Her name was Ida May Fuller, a retired legal secretary from Vermont, and on this day in 1940 she made history by going to her mailbox, making today
NATIONAL SOCIAL SECURITY CHECK DAY!
The mail in question was Social Security Check # 00-000-001, in the amount of $20.22, which Ms. Fuller would collect monthly until her death at age 100 in 1975.
She received cost-of-living raises, so that she collected an average of $54.50 a month for a total of $22,888.92. Her payroll contributions had been just $24.75, made over the 3 years prior to her retirement in 1939.
Before Social Security was enacted in America, most senior citizens were poverty-stricken; workers who could no longer work, with many of them financially dependent upon their extended families. When President Franklin D. Roosevelt took office in 1932 at the height of The Great Depression, he saw “one-third of a nation ill-housed, ill-clad, ill-nourished.”

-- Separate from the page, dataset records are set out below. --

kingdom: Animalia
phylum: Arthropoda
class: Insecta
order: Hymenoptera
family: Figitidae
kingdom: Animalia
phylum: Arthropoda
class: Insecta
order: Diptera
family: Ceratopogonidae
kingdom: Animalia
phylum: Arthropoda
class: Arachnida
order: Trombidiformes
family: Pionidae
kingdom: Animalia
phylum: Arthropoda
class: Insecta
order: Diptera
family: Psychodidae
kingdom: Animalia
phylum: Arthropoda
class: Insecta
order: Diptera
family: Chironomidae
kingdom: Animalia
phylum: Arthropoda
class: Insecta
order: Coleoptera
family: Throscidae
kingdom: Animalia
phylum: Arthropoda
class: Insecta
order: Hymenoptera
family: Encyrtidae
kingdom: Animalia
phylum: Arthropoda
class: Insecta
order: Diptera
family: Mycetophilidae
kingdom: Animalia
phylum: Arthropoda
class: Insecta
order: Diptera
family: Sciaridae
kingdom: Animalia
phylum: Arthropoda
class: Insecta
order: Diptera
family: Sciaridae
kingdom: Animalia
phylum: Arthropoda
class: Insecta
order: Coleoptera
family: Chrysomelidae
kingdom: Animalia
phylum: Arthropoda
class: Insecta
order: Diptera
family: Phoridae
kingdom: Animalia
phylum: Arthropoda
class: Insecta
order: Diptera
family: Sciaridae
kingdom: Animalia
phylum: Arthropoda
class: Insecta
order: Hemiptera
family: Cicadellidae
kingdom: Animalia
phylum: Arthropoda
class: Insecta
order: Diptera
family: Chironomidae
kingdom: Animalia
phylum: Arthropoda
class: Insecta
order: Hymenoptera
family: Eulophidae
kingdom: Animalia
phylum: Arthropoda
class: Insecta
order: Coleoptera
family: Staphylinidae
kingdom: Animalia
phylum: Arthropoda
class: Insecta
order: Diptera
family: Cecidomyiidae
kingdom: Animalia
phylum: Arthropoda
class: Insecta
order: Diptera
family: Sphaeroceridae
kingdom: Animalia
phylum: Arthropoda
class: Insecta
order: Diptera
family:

He wasn’t the first politician to take note of America’s inequities, but this son of wealth and privilege did something unprecedented, he set out to do something about it. In the process, FDR lifted millions of Americans out of dead-end poverty with a series of laws and programs that still protect us to this day, and created the Social Security Administration to guarantee American workers a dignified retirement after a lifetime of work.
It was a recognition of their contributions to America, and a promise that we would not cast them aside like so many broken tools when they could no longer produce.
30 years later, President Lyndon Johnson would complete the job of caring for our seniors with Medicare, ensuring they would have the medical care they needed without bankrupting them. As a result, senior citizens are today a prosperous, vital demographic and major contributors to our economy.
•Suggested Activities: Visiting Grandma and Grandpa in the home they were not forced to sell.